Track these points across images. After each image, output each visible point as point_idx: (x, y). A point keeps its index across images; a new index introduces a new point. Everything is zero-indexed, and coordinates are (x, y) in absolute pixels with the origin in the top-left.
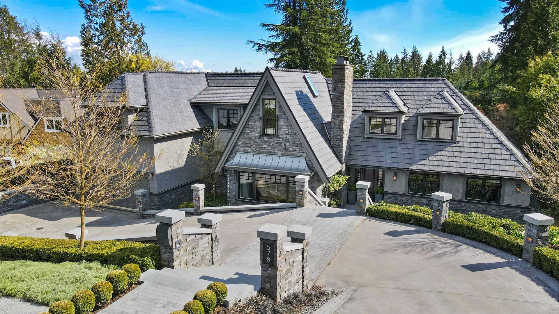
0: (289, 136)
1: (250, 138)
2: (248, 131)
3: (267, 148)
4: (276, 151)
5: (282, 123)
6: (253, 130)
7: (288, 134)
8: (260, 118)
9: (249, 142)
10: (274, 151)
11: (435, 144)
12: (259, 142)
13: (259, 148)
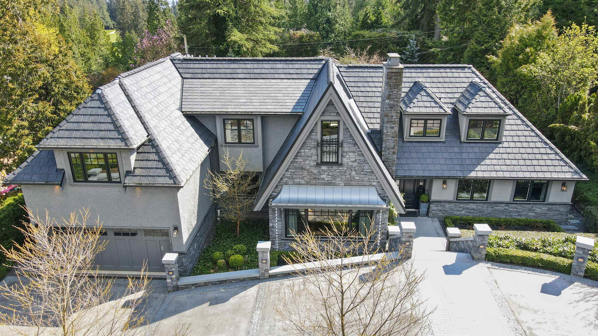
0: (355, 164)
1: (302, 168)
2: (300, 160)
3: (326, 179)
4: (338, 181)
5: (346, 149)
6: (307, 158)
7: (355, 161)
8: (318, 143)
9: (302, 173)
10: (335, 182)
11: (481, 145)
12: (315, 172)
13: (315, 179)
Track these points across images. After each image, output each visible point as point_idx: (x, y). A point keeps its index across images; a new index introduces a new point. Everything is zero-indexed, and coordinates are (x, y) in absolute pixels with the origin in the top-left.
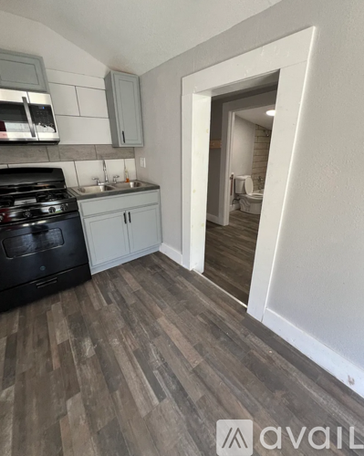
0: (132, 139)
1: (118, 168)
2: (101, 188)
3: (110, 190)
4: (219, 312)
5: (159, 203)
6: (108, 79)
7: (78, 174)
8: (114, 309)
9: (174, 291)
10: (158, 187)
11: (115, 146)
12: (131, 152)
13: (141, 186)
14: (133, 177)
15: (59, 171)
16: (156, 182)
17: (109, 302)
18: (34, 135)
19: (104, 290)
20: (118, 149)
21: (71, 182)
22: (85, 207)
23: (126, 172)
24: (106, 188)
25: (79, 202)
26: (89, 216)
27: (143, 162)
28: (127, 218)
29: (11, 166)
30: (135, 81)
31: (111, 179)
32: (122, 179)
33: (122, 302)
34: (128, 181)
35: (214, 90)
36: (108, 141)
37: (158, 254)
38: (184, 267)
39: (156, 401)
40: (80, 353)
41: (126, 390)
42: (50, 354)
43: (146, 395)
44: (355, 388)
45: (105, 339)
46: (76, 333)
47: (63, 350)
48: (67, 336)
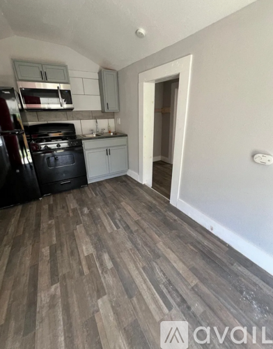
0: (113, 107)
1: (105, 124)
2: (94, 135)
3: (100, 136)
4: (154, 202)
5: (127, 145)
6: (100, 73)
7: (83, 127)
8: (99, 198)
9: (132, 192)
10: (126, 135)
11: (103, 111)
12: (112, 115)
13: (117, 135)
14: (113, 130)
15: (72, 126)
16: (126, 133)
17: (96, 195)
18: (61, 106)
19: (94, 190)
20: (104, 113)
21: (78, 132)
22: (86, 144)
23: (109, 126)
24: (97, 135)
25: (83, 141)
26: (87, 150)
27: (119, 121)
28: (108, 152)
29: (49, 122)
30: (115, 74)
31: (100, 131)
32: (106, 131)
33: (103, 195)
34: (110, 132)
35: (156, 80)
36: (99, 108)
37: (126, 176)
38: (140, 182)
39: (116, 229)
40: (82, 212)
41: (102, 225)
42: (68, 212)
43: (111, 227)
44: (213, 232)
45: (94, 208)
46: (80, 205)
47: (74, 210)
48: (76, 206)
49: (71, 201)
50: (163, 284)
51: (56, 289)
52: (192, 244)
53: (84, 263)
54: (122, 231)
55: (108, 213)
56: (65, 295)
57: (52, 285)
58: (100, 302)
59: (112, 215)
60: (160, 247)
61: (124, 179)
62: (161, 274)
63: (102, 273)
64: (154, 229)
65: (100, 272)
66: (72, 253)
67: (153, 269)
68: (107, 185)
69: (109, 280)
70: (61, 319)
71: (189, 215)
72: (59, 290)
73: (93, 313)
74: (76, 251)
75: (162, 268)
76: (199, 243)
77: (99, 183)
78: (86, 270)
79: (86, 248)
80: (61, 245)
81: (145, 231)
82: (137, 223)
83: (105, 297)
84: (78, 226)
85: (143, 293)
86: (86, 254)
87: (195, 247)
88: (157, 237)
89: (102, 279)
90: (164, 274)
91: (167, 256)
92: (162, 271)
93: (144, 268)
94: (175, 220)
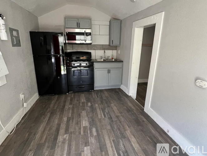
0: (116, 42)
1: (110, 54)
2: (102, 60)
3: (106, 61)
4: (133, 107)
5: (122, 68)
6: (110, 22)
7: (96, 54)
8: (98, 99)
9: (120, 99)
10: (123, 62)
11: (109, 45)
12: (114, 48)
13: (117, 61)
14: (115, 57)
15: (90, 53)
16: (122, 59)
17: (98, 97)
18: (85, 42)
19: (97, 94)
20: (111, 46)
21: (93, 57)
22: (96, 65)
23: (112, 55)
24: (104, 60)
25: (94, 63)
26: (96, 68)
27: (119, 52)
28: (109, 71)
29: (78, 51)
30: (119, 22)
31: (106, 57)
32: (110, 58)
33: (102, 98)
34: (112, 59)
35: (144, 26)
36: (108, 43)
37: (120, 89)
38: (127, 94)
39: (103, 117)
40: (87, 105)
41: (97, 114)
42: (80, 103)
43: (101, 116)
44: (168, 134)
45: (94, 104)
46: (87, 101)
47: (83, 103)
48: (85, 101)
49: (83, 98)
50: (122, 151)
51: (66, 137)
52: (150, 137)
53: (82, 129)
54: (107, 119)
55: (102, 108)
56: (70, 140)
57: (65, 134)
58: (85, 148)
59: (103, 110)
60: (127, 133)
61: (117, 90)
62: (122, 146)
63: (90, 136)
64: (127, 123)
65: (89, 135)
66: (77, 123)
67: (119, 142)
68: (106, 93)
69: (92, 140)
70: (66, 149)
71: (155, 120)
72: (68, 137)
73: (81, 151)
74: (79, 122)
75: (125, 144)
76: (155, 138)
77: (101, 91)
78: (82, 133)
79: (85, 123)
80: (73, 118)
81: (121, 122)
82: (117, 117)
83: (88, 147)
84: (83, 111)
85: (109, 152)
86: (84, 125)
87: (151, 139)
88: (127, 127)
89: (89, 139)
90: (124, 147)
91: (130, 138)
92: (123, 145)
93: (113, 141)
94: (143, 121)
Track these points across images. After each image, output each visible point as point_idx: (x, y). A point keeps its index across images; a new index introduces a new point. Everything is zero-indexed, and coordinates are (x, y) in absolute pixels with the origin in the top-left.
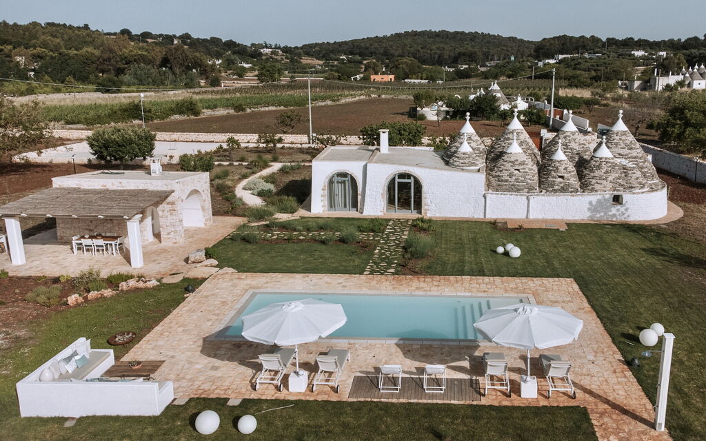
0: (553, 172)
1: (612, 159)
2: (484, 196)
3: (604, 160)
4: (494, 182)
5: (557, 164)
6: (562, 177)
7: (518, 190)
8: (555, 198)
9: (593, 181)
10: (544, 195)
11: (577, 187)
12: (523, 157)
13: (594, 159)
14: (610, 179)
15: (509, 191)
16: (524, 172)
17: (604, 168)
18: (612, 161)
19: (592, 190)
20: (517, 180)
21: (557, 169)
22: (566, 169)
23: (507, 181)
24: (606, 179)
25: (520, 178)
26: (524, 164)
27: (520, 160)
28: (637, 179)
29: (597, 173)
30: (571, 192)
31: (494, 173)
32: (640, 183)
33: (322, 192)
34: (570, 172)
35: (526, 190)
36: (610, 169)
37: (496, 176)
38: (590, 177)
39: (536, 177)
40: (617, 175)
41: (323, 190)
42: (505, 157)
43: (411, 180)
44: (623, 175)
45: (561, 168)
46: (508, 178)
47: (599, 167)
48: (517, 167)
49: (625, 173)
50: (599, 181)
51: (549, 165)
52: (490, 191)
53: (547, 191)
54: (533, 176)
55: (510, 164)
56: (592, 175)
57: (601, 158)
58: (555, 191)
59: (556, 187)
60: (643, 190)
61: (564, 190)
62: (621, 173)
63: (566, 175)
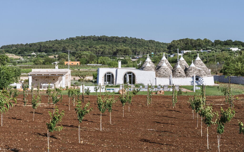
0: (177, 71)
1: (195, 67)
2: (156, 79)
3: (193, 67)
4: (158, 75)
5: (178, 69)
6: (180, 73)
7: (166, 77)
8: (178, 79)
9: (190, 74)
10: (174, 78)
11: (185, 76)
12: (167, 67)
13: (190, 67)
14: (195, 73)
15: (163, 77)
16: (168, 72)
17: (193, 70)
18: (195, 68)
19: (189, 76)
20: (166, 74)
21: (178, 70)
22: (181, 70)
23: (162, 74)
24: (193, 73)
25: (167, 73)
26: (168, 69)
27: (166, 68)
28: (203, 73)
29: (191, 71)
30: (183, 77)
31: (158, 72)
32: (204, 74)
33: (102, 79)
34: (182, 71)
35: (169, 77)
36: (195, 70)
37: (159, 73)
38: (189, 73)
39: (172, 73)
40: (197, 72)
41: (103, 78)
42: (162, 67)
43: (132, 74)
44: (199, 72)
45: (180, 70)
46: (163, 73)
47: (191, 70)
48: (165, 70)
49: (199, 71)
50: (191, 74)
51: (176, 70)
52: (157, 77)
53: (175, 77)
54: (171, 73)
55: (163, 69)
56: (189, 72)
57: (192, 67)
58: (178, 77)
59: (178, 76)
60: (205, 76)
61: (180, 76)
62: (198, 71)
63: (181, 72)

•••

What this task involves
Send back exactly the lines of the listing above starting at the one with "85: (143, 293)" and ending at the one with "93: (144, 268)", inclusive, and no others.

Reply
85: (143, 293)
86: (86, 254)
87: (195, 247)
88: (157, 237)
89: (102, 279)
90: (164, 274)
91: (167, 256)
92: (162, 271)
93: (144, 268)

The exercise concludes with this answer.